*** Data ***
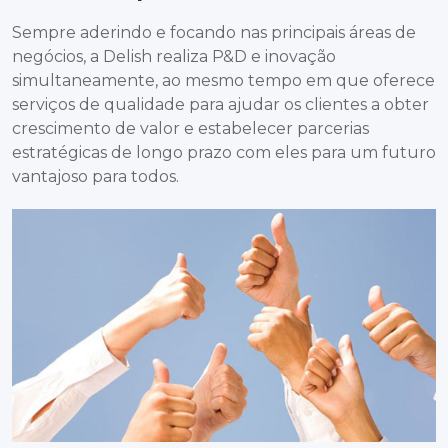
Sempre aderindo e focando nas principais áreas de
negócios, a Delish realiza P&D e inovação
simultaneamente, ao mesmo tempo em que oferece
serviços de qualidade para ajudar os clientes a obter
crescimento de valor e estabelecer parcerias
estratégicas de longo prazo com eles para um futuro
vantajoso para todos.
***
▶ Your instructions
Duplicate the transcribed text from all of the material above, line for line and without any changes. Leave the pictures out.

▶ Exercise response
Sempre aderindo e focando nas principais áreas de
negócios, a Delish realiza P&D e inovação
simultaneamente, ao mesmo tempo em que oferece
serviços de qualidade para ajudar os clientes a obter
crescimento de valor e estabelecer parcerias
estratégicas de longo prazo com eles para um futuro
vantajoso para todos.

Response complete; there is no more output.